Carrot & Capsicum Sabzi Recipe is a delicious mix of crunchy Delhi carrots and capsicum that is tossed with masalas . This dish won’t take much of your time and easy to carry it for your lunch box along with phulka, dal or even just some jeera rice and raita.
Course : Side Dish
Ingridients : 4 Carrots (Gajjar) , chopped
1 Green Bell Pepper (Capsicum) , cut into squares
1 teaspoon Kalonji (Onion Nigella Seeds)
1 teaspoon Mustard seeds (Rai/ Kadugu)
1 pinch Asafoetida (hing)
1 1/2 tablespoon Coriander Powder (Dhania)
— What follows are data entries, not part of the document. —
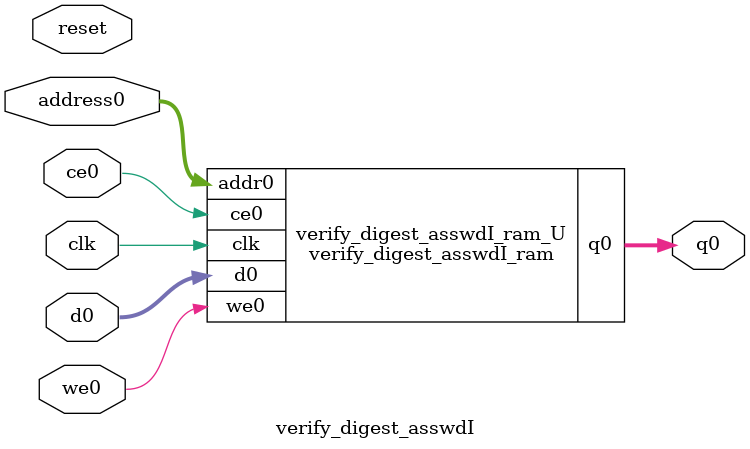
<source format=v>
`timescale 1 ns / 1 ps
module verify_digest_asswdI_ram (addr0, ce0, d0, we0, q0,  clk);

parameter DWIDTH = 8;
parameter AWIDTH = 7;
parameter MEM_SIZE = 96;

input[AWIDTH-1:0] addr0;
input ce0;
input[DWIDTH-1:0] d0;
input we0;
output reg[DWIDTH-1:0] q0;
input clk;

(* ram_style = "distributed" *)reg [DWIDTH-1:0] ram[0:MEM_SIZE-1];




always @(posedge clk)  
begin 
    if (ce0) begin
        if (we0) 
            ram[addr0] <= d0; 
        q0 <= ram[addr0];
    end
end


endmodule

`timescale 1 ns / 1 ps
module verify_digest_asswdI(
    reset,
    clk,
    address0,
    ce0,
    we0,
    d0,
    q0);

parameter DataWidth = 32'd8;
parameter AddressRange = 32'd96;
parameter AddressWidth = 32'd7;
input reset;
input clk;
input[AddressWidth - 1:0] address0;
input ce0;
input we0;
input[DataWidth - 1:0] d0;
output[DataWidth - 1:0] q0;



verify_digest_asswdI_ram verify_digest_asswdI_ram_U(
    .clk( clk ),
    .addr0( address0 ),
    .ce0( ce0 ),
    .we0( we0 ),
    .d0( d0 ),
    .q0( q0 ));

endmodule


</source>
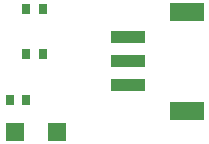
<source format=gtp>
%FSLAX23Y23*%
%MOIN*%
G70*
G01*
G75*
G04 Layer_Color=8421504*
%ADD10R,0.118X0.059*%
%ADD11R,0.118X0.039*%
%ADD12R,0.059X0.059*%
%ADD13R,0.031X0.035*%
%ADD14C,0.010*%
%ADD15R,0.059X0.059*%
%ADD16C,0.059*%
%ADD17C,0.050*%
%ADD18C,0.039*%
%ADD19C,0.236*%
%ADD20C,0.008*%
%ADD21C,0.000*%
%ADD22C,0.004*%
D10*
X1197Y265D02*
D03*
Y595D02*
D03*
D11*
X1000Y509D02*
D03*
Y351D02*
D03*
Y430D02*
D03*
Y509D02*
D03*
D12*
X764Y195D02*
D03*
X626D02*
D03*
D13*
X718Y455D02*
D03*
X662D02*
D03*
X662Y605D02*
D03*
X718D02*
D03*
X663Y300D02*
D03*
X607D02*
D03*
M02*

</source>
1 tablespoon Garam masala powder
1 tablespoon Red Chilli powder
1 teaspoon Amchur (Dry Mango Powder)
Salt , to taste
Oil
Instructions To begin making the Carrot & Capsicum Sabzi Recipe, heat a kadai with oil, add mustard seeds and ajwain and allow it to splutter for few seconds.Add a pinch of hing and chopped carrots and saute till they turn soft. This will take about 5 to 10 minutes to cook.Once that is done add the chopped bell peppers and sprinkle some salt and keep sautéing until the bell peppers are cooked.Add all the spice powders like coriander powder, garam masala powder, red chilli powder, amchoor to the vegetables and mix well.Sprinkle some water and cover it with the lid and allow the masala to cook for at least 10 minutes on medium heat. Check for salt in the Carrot & Capsicum Sabzi before your turn off the heat and serve hot.Serve the Carrot & Capsicum Sabzi Recipe along with Gujarati Dal Recipe, phulka and raita to make it a complete meal.